States have until 2016 to present a plan to federal authorities, though they can file for an extension to 2018, and nearly everyone, including state figures and electric utility companies, seemed to favor the slower approach. The EPA rule also calls for states to set up a “cap-and-trade” system of credits for electric utilities. That plan would allow utilities in one state to close power plants and cut emissions, and then trade those credits to another utility, perhaps in another state, which is unable to meet the same standard.

Rep. Chris Swedzinski

Rep. Chris Swedzinski

Rep. Chris Swedzinski, R-Ghent, asked whether Minnesota would set up that exchange system without legislative approval, and asked “how much pushback” would be needed to block participation in that system.
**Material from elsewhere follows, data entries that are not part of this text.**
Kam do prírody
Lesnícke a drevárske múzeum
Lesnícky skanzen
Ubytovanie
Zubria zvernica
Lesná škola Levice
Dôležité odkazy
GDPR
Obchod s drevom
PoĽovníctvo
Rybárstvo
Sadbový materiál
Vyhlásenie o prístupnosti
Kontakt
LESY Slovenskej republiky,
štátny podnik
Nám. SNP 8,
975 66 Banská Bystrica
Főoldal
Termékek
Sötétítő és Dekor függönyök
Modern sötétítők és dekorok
Officials with the MPCA testified that, while some states would need legislation to establish a cap-and-trade exchange, Minnesota is not one of them.
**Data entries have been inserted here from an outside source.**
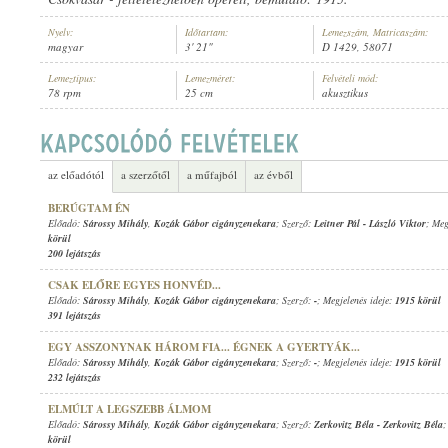
Nyelv:
Időtartam:
Lemezszám, Matricaszám:
magyar
3' 21"
D 1429, 58071
Lemeztípus:
Lemezméret:
Felvételi mód:
78 rpm
25 cm
akusztikus
1915 KÖRÜL
MEGJELENÉS IDEJE:
az előadótól
a szerzőtől
a műfajból
az évből
BERÚGTAM ÉN
Előadó:
Sárossy Mihály
,
Kozák Gábor cigányzenekara
; Szerző:
Leitner Pál
-
László Viktor
; Meg
körül
200 lejátszás
CSAK ELŐRE EGYES HONVÉD...
Előadó:
Sárossy Mihály
,
Kozák Gábor cigányzenekara
; Szerző:
-
; Megjelenés ideje:
1915 körül
391 lejátszás
EGY ASSZONYNAK HÁROM FIA... ÉGNEK A GYERTYÁK...
Előadó:
Sárossy Mihály
,
Kozák Gábor cigányzenekara
; Szerző:
-
; Megjelenés ideje:
1915 körül
232 lejátszás
ELMÚLT A LEGSZEBB ÁLMOM
Előadó:
Sárossy Mihály
,
Kozák Gábor cigányzenekara
; Szerző:
Zerkovitz Béla
-
Zerkovitz Béla
;
körül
Swedzinksi’s was one of several points where Republicans challenged the underlying premise to the new EPA rule, which some, including Garofalo, have said would leave rate-payers with considerably higher bills in future years. Rep. John Petersburg, R-Waseca, asked if the state could simply pass a law stating that it would not comply with the federal rule, saying Minnesota had already “acquiesced a lot of our duty as an autonomous state to the federal government.”

MPCA assistant commissioner David Thornton replied that fighting the federal ruling was a futile thought, and said refusing to enact a state-level plan would put Minnesota at the whim of the EPA itself.

“If we didn’t do anything, they would do it, and we wouldn’t have a choice,” Thornton said.

The EPA estimates that, in total, American states would save more than $30 billion in health care costs, plus another $20 billion in “social costs” related to climate change. That broad term that includes reductions in extreme weather events and lower sea levels, among other effects. Rep. Paul Anderson, R-Starbuck, said he was skeptical about how that figure was calculated, saying the EPA was bold in making the “assumption one country will change world climate by that much.”

Anderson also wondered aloud if it was necessary for the state to proceed with its own planning, and potential sacrifices, when the nationwide process was “going to be slowed down” by expected lawsuits from other states.

When it came time to hear from power company executives, Garofalo used a repeated line of questioning to establish that each of the private companies wants the eventual cap-and-trade exchange to be left in the hands of the utilities themselves.

“Our feeling is, utilities need to own the credits,” said Rick Evans, regional director of government affairs for Xcel Energy. “Utilities, trading, can find the most efficient way to find carbon reductions, and pick and choose between closing plants or purchasing credits from others.”

Recalling the unexpectedly large state infrastructure needed for the MNsure health insurance exchange, Sen. Dave Senjem, R-Rochester, asked if the MPCA had adequate staffing to facilitate a cap-and-trade exchange. In response, agency officials said it was likely too early to tell if the MPCA would need to add any staff to handle the new element, but said the EPA has hinted that it would provide trading desks and software, and would not force states to establish and run their own systems.

In its only substantive move Thursday, the commission also undertook some record-keeping to mark the passing of David Dill, the well-respected DFL House member who died suddenly earlier this summer. Dill’s place on the commission will be taken by Rep. Jeane Poppe, DFL-Austin, who, like Dill, would be expected to bring a moderate, rural-minded profile to the Democratic side of the energy panel.